Text passage –

Gross Negligence Manslaughter - New Offence After R V Evans

Submitted by: Submitted by

Views: 790

Words: 2160

Pages: 9

Category: Other Topics

Date Submitted: 08/31/2011 09:35 PM

Report This Essay

In R v Gemma Evans Court of Appeal arguably introduced a duty of care in gross negligence manslaughter, for a person who has been “instrumental in the supply of drugs”. The law on manslaughter was set in the Homicide Act 1957 and in subsequent case law – manslaughter generally refers to crime of killing a person without intention to do so, while negligence refers to a breach of duty of care.

Academic criticisms of R v Evans lead to conclude that this decision was wrong, on several accounts – not only it is said to misapply law, but also produce injustice due to disproportionate labelling. However, court seems to be in a tragic position, as there does not seem to be a good solution in sight. To rule otherwise, would mean to leave such instances unpunished, which also offends the sense of justice. It might therefore be the high time to revaluate the idea of legislating a new offence of failure to rescue.

[Saved data entries]

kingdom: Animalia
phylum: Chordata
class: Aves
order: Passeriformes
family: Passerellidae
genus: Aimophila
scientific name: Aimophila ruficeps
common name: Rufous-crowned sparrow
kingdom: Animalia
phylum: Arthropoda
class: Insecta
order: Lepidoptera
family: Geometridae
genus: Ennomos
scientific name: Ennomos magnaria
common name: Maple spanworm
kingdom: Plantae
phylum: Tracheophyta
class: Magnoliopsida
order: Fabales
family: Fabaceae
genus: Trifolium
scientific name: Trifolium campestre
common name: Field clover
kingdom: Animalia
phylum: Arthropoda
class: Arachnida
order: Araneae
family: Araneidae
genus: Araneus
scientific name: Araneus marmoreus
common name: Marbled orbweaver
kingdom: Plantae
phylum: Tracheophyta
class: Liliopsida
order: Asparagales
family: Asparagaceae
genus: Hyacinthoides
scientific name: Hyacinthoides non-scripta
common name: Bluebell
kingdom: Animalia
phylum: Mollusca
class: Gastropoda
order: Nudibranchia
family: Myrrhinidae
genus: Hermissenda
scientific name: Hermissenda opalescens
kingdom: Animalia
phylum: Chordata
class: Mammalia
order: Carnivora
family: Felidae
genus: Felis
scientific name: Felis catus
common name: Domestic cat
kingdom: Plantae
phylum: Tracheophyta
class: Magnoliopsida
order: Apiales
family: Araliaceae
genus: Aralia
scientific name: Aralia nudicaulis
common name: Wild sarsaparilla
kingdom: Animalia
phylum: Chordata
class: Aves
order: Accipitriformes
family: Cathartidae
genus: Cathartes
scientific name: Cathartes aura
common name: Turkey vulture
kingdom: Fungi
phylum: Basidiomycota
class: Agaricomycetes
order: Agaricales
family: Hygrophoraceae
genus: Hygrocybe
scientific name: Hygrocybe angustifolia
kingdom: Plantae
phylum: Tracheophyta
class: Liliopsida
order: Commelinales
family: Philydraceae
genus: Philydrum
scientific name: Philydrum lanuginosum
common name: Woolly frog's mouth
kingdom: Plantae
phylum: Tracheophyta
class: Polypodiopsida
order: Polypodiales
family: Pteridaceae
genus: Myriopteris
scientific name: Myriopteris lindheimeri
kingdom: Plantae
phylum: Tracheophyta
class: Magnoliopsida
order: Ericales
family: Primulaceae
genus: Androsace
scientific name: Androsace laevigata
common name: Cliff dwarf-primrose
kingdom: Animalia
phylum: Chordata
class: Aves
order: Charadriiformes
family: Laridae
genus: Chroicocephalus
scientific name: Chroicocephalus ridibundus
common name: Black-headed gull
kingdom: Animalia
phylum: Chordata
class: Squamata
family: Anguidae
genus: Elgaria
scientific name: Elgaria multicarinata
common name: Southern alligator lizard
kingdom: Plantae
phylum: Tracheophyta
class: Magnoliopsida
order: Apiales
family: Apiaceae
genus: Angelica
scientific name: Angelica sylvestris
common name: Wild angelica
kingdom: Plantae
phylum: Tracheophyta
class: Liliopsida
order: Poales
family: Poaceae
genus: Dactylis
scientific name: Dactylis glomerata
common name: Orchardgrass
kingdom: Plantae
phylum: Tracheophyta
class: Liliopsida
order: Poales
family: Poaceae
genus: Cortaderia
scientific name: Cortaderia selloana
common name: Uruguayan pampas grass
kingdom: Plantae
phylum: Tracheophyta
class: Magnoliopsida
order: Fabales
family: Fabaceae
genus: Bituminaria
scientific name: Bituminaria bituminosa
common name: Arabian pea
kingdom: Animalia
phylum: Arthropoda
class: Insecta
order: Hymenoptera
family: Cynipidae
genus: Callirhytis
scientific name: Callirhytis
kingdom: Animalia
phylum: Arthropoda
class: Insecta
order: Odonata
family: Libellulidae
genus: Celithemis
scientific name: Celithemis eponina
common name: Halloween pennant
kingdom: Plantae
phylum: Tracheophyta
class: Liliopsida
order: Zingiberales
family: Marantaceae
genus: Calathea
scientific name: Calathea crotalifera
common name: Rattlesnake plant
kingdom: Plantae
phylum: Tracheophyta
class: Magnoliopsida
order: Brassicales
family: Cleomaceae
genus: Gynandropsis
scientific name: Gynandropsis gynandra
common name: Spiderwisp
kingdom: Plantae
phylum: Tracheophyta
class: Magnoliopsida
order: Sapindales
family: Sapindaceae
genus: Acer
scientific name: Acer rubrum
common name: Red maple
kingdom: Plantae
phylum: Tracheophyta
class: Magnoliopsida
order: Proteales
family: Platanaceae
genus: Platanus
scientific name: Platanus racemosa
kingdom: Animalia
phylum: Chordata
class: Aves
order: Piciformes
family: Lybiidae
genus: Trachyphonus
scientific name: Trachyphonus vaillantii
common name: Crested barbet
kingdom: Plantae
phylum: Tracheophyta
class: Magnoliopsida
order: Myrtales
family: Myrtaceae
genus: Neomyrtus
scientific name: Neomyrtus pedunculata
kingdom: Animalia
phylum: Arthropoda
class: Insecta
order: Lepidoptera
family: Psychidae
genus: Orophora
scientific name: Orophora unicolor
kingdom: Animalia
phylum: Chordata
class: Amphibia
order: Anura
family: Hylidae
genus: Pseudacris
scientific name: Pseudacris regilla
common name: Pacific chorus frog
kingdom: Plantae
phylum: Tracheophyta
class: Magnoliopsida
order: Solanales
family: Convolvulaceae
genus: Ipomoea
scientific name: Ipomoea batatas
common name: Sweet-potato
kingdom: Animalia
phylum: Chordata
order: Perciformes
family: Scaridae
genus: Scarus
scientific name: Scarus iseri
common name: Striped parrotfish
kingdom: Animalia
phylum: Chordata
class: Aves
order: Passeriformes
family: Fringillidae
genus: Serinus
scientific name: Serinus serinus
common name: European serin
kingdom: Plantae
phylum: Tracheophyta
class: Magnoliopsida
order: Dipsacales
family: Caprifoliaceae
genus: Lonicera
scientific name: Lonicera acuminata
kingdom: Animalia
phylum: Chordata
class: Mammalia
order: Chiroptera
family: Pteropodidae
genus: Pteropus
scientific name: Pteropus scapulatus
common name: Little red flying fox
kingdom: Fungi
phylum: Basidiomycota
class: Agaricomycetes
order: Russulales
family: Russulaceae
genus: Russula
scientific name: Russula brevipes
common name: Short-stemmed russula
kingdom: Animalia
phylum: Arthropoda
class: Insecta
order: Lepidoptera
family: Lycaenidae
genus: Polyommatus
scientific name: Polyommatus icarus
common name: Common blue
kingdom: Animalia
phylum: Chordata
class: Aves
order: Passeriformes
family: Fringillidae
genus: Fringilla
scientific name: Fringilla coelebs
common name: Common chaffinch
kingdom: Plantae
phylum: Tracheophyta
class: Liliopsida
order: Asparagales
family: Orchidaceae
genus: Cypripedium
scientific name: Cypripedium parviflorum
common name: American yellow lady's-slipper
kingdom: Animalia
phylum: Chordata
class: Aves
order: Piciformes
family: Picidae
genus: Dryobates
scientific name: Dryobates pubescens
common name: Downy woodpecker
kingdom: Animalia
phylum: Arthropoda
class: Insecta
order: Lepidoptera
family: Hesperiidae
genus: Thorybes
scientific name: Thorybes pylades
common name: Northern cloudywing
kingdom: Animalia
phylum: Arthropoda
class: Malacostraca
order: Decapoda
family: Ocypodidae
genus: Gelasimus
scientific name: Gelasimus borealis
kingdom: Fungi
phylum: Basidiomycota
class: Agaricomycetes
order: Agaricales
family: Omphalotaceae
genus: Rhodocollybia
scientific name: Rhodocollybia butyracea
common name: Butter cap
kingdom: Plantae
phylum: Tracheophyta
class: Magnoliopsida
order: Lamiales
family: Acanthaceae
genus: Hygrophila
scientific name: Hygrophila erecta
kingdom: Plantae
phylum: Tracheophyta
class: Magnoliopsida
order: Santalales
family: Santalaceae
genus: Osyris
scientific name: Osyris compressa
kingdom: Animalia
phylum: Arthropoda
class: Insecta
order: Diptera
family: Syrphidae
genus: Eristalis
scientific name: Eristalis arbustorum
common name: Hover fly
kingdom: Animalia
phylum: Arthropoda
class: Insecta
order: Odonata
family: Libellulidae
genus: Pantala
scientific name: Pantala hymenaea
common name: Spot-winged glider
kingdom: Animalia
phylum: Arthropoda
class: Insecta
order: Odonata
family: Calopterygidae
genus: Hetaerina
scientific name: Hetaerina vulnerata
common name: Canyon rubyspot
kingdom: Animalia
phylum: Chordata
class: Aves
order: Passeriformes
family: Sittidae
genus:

Tasks for this exercise –
**A)** In the essay on R v Evans, which statute set the law on manslaughter?
**B)** Quote the essay on R v Evans, giving everything from "Words: 2160" down to "duty of care.".

Answers to each task –
**A)** The Homicide Act 1957.

**B)**
Words: 2160

Pages: 9

Category: Other Topics

Date Submitted: 08/31/2011 09:35 PM

Report This Essay

In R v Gemma Evans Court of Appeal arguably introduced a duty of care in gross negligence manslaughter, for a person who has been “instrumental in the supply of drugs”. The law on manslaughter was set in the Homicide Act 1957 and in subsequent case law – manslaughter generally refers to crime of killing a person without intention to do so, while negligence refers to a breach of duty of care.